Friday with Means - June 26th, 2009 - The dead awaken and consume coffee.
This update was the perfect time to release a /facepalm animation. Most of the team is slowly recovering from being awake for almost 48 hours straight.
There were a great many things in the update that we thought might destroy the universe.
A new client RDB for everyone that allows us to add more files and process faster.
Instanced cities for everyone.
Instanced playfields finally being displayed with the correct lighting and effects they were always meant to have.
Messing with the City Advantages code.
New apartments accessed in a new way.
New Hostile Target nano window....
Any of these could have done it...as easily in the past it could have been the social window...the mechs...the battlestations...or the raid system...or the new instancing system itself. So many opportunities to break the entire game...and force the rollback we have managed to avoid for about 6 years..since 12.6.
What actually did it?
The new system for cool-downs for nanos. In the past if we wanted an action to be unavailable for use (beyond the recharge/global cooldown of everything) we were forced to depend on silly blocker nanos..."You can not cast this while XXXXX is running." The new cooldowns meant we could dispense with the silly blocker nanos and properly display (on the shortcut bar even!) the amount of time until these actions were available again. This is where things went "bad".
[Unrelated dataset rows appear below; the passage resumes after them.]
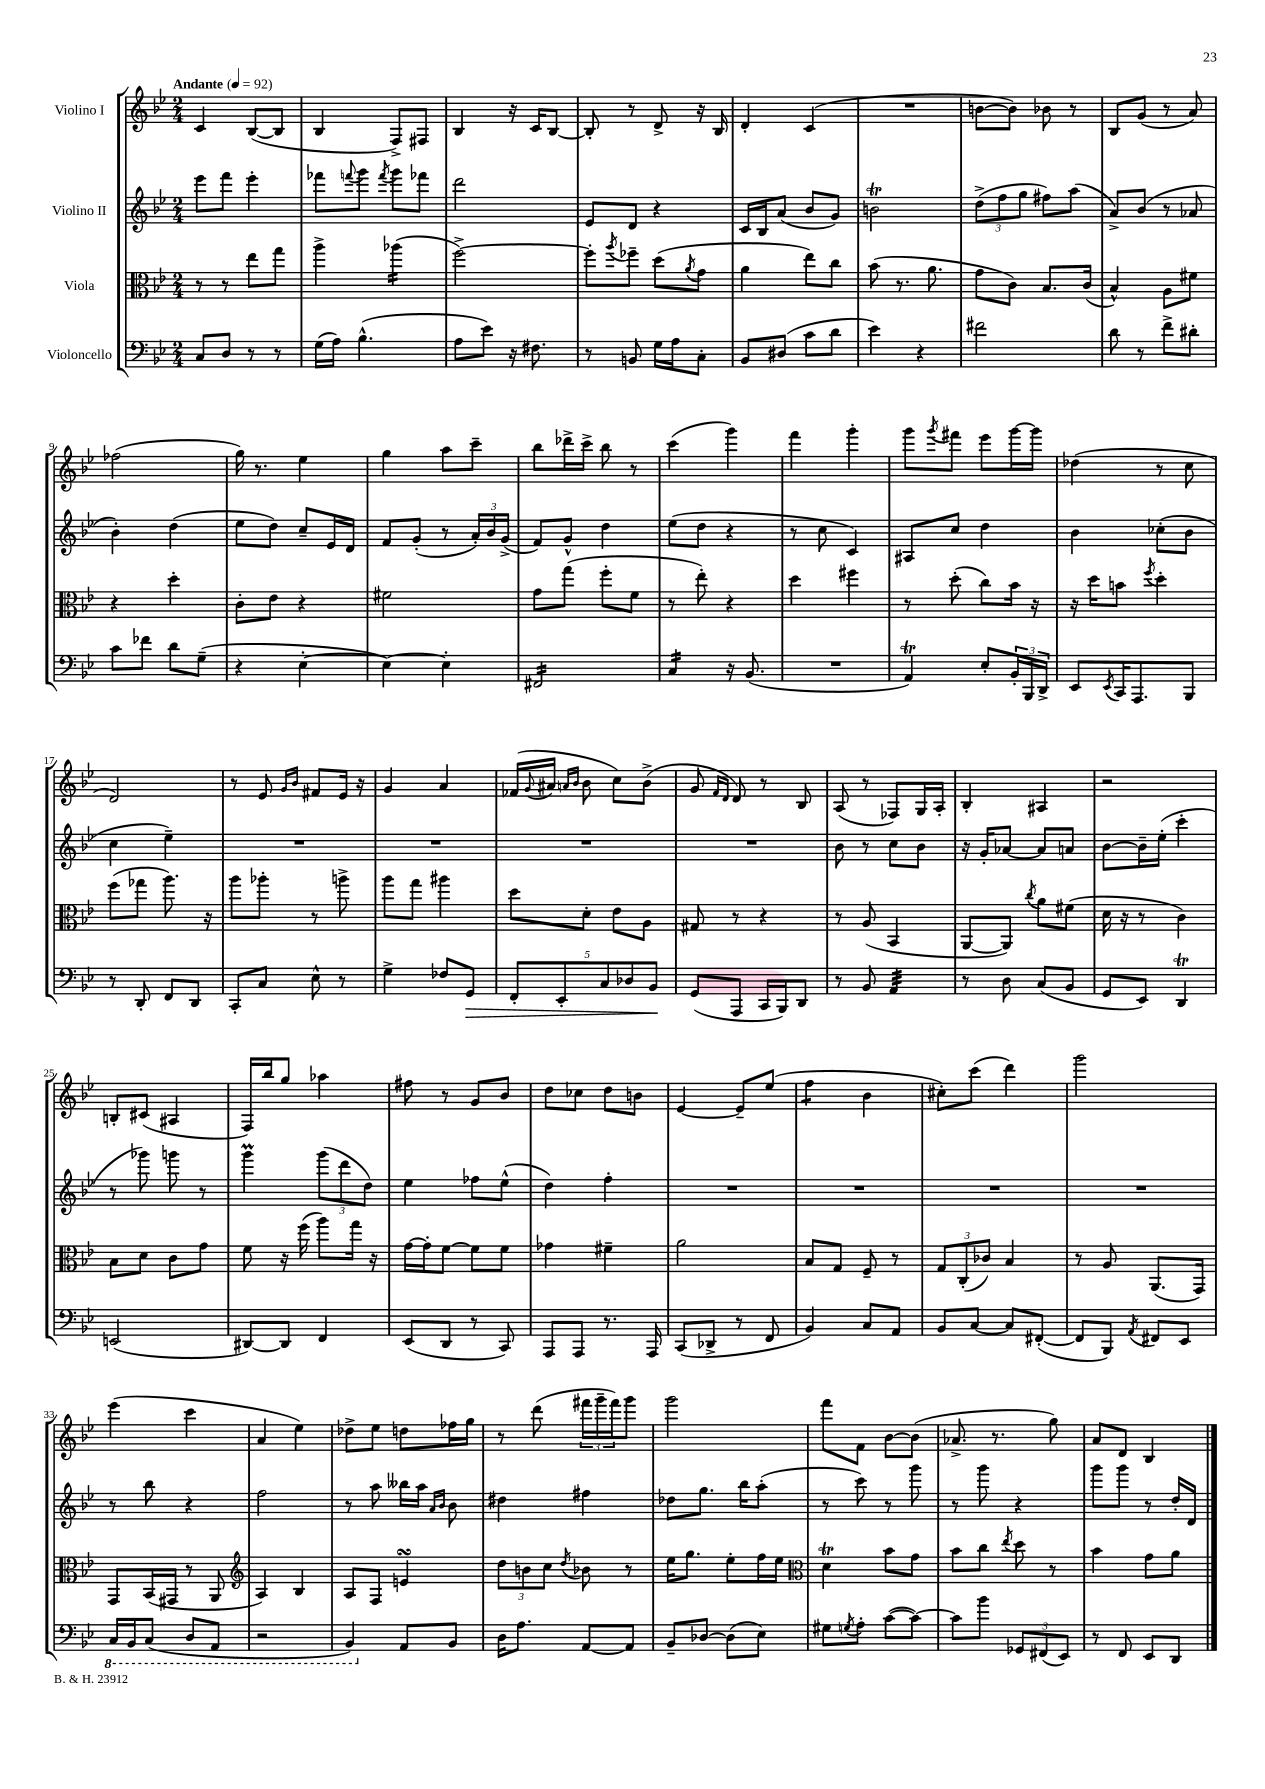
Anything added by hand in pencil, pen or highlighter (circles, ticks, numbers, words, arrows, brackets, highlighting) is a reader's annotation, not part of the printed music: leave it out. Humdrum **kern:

**kern	**kern	**kern	**kern
*staff4	*staff3	*staff2	*staff1
*clefF4	*clefC3	*clefG2	*clefG2
*k[b-e-]	*k[b-e-]	*k[b-e-]	*k[b-e-]
*M2/4	*M2/4	*M2/4	*M2/4
*MM92	*MM92	*MM92	*MM92
8C	8r	8eee-	4c
8D	8r	8fff	.
8r	8ee-	4eee-'	([8B-
8r	8gg	.	8B-]
=	=	=	=
(16G	4aa^	8fff-	4B-
16A)	.	.	.
.	.	8qqfff	.
(4.B-^^	.	8ggg	.
.	.	8qfff	.
.	(4aa-	8ggg	8F^)
.	.	8fff-	8F#
=	=	=	=
8A	[2ff^)	2ddd	4B-
8e-)	.	.	.
16r	.	.	16r
8.F#	.	.	16c
.	.	.	[8B-
=	=	=	=
8r	8ff']	8e-	8B-']
.	8qaa	.	.
8BB	8ff-~	8d	8r
16G	(8dd	4r	8d^
16A	.	.	.
.	8qa	.	.
8C'	8g	.	16r
.	.	.	16B-
=	=	=	=
8BB-	4a	16c	4d'
.	.	16B-	.
(8D#	.	(8a	.
8c	8ee-)	8b-	(4c
8d	8cc	8g)	.
=	=	=	=
4e-)	(8b-	2b	2r
.	8.r	.	.
4r	.	.	.
.	8.a	.	.
=	=	=	=
2f#	8g	(12dd^	[8b
.	.	12ff	.
.	8c)	.	8b])
.	.	12gg	.
.	8.B-	8ff#)	8b-
.	.	(8aa	8r
.	(16c	.	.
=	=	=	=
8d	4B-^^)	8a^)	8B-
8r	.	(8b-	(8g
8f^	8A	8r	8r
8d#'	8f#	8a-	8a)
=	=	=	=
8c	4r	4b-')	(2ff-
8f-	.	.	.
8d	4dd'	(4dd	.
(8G~	.	.	.
=	=	=	=
4r	8c'	8ee-	16gg)
.	.	.	8.r
.	8e-	8dd)	.
[4E-'	4r	8cc~	4ee-
.	.	16e-	.
.	.	16d	.
=	=	=	=
4E-_)	2f#	8f	4gg
.	.	(8g'	.
4E-']	.	8r	8aa
.	.	24a')	8ccc~
.	.	24b-	.
.	.	(24g^	.
=	=	=	=
2FF#	8g	8f)	8bb-
.	(8gg	8g^^	16ddd-^
.	.	.	16ccc^
.	8ff'	4dd	8bb-
.	8f	.	8r
=	=	=	=
4C	8r	(8ee-	(4ccc
.	8ee-')	8dd	.
16r	4r	4r	4ggg)
(8.BB-	.	.	.
=	=	=	=
2r	4dd	8r	4fff
.	.	8cc	.
.	4ff#	4c)	4ggg'
=	=	=	=
4AA)	8r	8A#	8ggg
.	.	.	8qggg
.	(8dd'	8cc	8fff#
8E-'	8cc)	4dd	8eee-
24BB-'	16b-	.	[16ggg
24BBB-	.	.	.
.	16r	.	16ggg]
24DD^	.	.	.
=	=	=	=
8EE-	16r	4b-	(4dd-
.	16dd	.	.
8qEE-	.	.	.
16CC	8b	.	.
8.AAA	.	.	.
.	8qff	.	.
.	4dd'	(8cc-'	8r
8BBB-	.	8b-	8cc
=	=	=	=
8r	(8ff	4cc	2d)
8DD'	8gg-	.	.
8FF	8.aa)	4ee-~)	.
8DD	.	.	.
.	16r	.	.
=	=	=	=
8CC'	8aa	2r	8r
8C	8aa-'	.	8e-
.	.	.	16qqg
.	.	.	16qqb-
8E-^^	8r	.	8f#
8r	8aa^	.	16e-
.	.	.	16r
=	=	=	=
4G^	8aa	2r	4g
.	8gg	.	.
8F-	4aa#	.	4a
8GG	.	.	.
=	=	=	=
10FF'	8dd	2r	(16f-
.	.	.	8qqg
.	.	.	16a#
10EE-'	.	.	.
.	.	.	16qqa
.	.	.	16qqb-
.	8d'	.	8b-
10C	.	.	.
.	8e-	.	8cc)
10D-	.	.	.
.	8A	.	(8b-^
10BB-	.	.	.
=	=	=	=
(8GG	8G#	2r	8g
.	.	.	16qqf
.	.	.	16qqd
8AAA	8r	.	8d)
16CC	4r	.	8r
16BBB-)	.	.	.
8DD	.	.	8B-
=	=	=	=
8r	8r	8b-	(8A
8BB-	(8A	8r	8r
4AA	4BB-	8cc	8F-)
.	.	8b-	16G
.	.	.	16A'
=	=	=	=
8r	[8AA	16r	4B-'
.	.	16g'	.
8D	8AA])	[8a-	.
.	8qcc	.	.
(8C	8a	8a-]	4A#
8BB-	(8f#	8a	.
=	=	=	=
8GG	16d	[8b-	2r
.	16r	.	.
8EE-)	8r	16b-~]	.
.	.	(16ee-'	.
4DD	4c)	4ccc'	.
=	=	=	=
(2EE	8B-	8r	8B'
.	8d	8ggg-)	(8c#
.	8c	8ggg	4A#
.	8g	8r	.
=	=	=	=
[8DD#)	8f	4ggg	16F)
.	.	.	16bb-
8DD#]	16r	.	8gg
.	(16ff	.	.
4FF	8aa)	(12ggg	4aa-
.	.	12ddd	.
.	16gg	.	.
.	.	12dd)	.
.	16r	.	.
=	=	=	=
(8EE-	[16g	4ee-	8ff#
.	16g']	.	.
8DD	[8f	.	8r
8r	8f]	8ff-	8g
8CC)	8f	(8ee-^^	8b-
=	=	=	=
8AAA	4g-	4dd)	8dd
8AAA	.	.	8cc-
8.r	4f#~	4ff'	8dd
.	.	.	8b
16AAA	.	.	.
=	=	=	=
(8CC	2a	2r	[4e-
8DD-^	.	.	.
8r	.	.	8e-~]
8FF	.	.	(8ee-
=	=	=	=
4BB-)	8B-	2r	4ff
.	8G	.	.
8C	8F~	.	4b-
8AA	8r	.	.
=	=	=	=
8BB-	12G	2r	8cc#')
.	(12C'	.	.
[8C	.	.	(8ccc
.	12c-)	.	.
8C]	4B-	.	4ddd)
([8FF#'	.	.	.
=	=	=	=
8FF#]	8r	2r	2ggg
8BBB-)	8A	.	.
8qAA	.	.	.
8FF#	(8.AA	.	.
8EE-	.	.	.
.	16GG)	.	.
=	=	=	=
16CC	8GG	8r	(4eee-
16BBB-	.	.	.
(8CC	(16BB-	8bb-	.
.	16GG#	.	.
8DD	8r	4r	4ccc
8AAA	8AA	.	.
=	=	=	=
*	*clefG2	*	*
2r	4A)	2ff	4a
.	4B-	.	4ee-)
=	=	=	=
4BBB-)	8A	8r	8dd-^
.	8F	8aa	8ee-
8AA	4e	16bb--	8dd
.	.	16aa	.
.	.	16qqa	.
.	.	16qqb-	.
8BB-	.	8b-	16ff-
.	.	.	16gg
=	=	=	=
16D	12dd	4dd#	8r
8.A	.	.	.
.	12b	.	.
.	.	.	(8ddd
.	12cc	.	.
.	8qdd	.	.
[8AA	8b-	4ff#	24fff#
.	.	.	24ggg~
.	.	.	24fff#)
8AA]	8r	.	8ggg
=	=	=	=
8BB-~	16ee-	8dd-	2ggg
.	8.gg	.	.
[8D-	.	8.gg	.
(8D-]	8ee-'	.	.
.	.	16bb-	.
8E-)	16ff	(8aa'	.
.	16ee-	.	.
=	=	=	=
*	*clefC3	*	*
8G#	4d	8r	8fff
8qG	.	.	.
8A'	.	8ccc)	8f
([8c	8b-	8r	[8b-
8c_)	8g	8ggg	(8b-]
=	=	=	=
8c]	8b-	8r	8.a-^
8b-	8cc	8ggg	.
.	.	.	8.r
.	8qee-	.	.
12GG-	8dd	4r	.
(12FF#	.	.	.
.	8r	.	8gg)
12EE-)	.	.	.
=	=	=	=
8r	4b-	8ggg	8a
8FF	.	8ggg	8d
8EE-	8g	8r	4B-
8DD	8a	16dd'	.
.	.	16d	.
==	==	==	==
*-	*-	*-	*-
"Crashing" or exiting the game very rapidly would break these cooldowns and corrupt your character information. Anything contained in your character after this cooldown information was corrupted...this resulted in your research and perks effectively vanishing. Importantly your "Save" position also became corrupt...anyone who died in this state would then crash the entire server...not surprisingly breaking other characters on the same server who were also in this cooldown state. One broken character would then create more crashes...then more broken characters as a result...and from there it began to spread across all dimensions like a virus. Doctors had the longest cooldown of this kind in common use...so they were immediately the first players who were susceptible to this issue...and in the end what allowed us to locate the problem and eliminate it in the update we released at 5am on Thursday. The sheer number of characters affected by this issue left us no choice but to roll back the entire day...with no readily available way of detecting this kind of corruption in the database it was far preferable to months of crashes as these characters appeared on the servers and hurt them again....and other characters by crash issues that will always persist (ie: lost items due to server crashes).
I am very sorry it took as long as it did to locate the issue...all the posts from the community on this issue were instrumental in helping us locate it as quickly as we did...the sheer horrible random nature of this issue (in terms of the symptoms of vanishing perks and research) made it very hard to identify. We are very lucky to have the talented and dedicated coders, designers and operational support teams that we have otherwise this issue could have been plaguing us for a much longer time.
The population on Test was also incredibly helpfull in helping us put an end to this. It is also not fair to say that anything done on test or not done on test could have prevented this issue. Only a server crash during a precise 10 second window would have produced this result...and that is not the fault of the test population...they were extremely helpfull in making sure the other significantly risky improvements to AO in this update ran as smoothly as they did and we are very gratefull for their help. Thank-You Nirvelle for lending us your account! Nothing short of a huge live environment was going to expose this weakness...While I am sorry it happened at all I do think that it could not have been repaired as quickly or as well as it was in any other conditions.
Stepping into the AO universe and making the kinds of changes we have been making for the past year are always horribly risky. I also like to think we are really beginning to make progress...and despite the loss of 11 hours this week I feel like we are starting to make good progress. Again I am sorry that any of the pain and suffering we normally deal with when combating the old issues of AO spilled out onto our players. I hope we can enjoy another 6 years before this kind of issue gets us again.
I am going to choose to see the positive aspects of what we are all achieving together in making AO better rather than dwelling on this incident and letting it scare us away from making the dangerous changes that are necessary to make AO the game it always should have been. I love AO now...but it can be so much better as long as we never give up. We'll get there.
This week despite disasters:
Macrosun still found time this week to start work on an in-game mail system.
Genele continued work on the 150-200 new instance.
More balancing work and meetings abounded...we are just getting started.
Thank you to all of you who provide the support and inspiration to the whole team to make the super-human effort required to run AO worth every grey hair. Making us laugh at 4am wasn't easy...but you managed it. Thanks again.
Have a great Anarchy Online Birthday! Thank you all for helping us make it to an amazing 8 years. I'm looking forward to the next 8!
Colin "Means" Cragg
This friday with Means can also be found in the Anarchy Online Forums.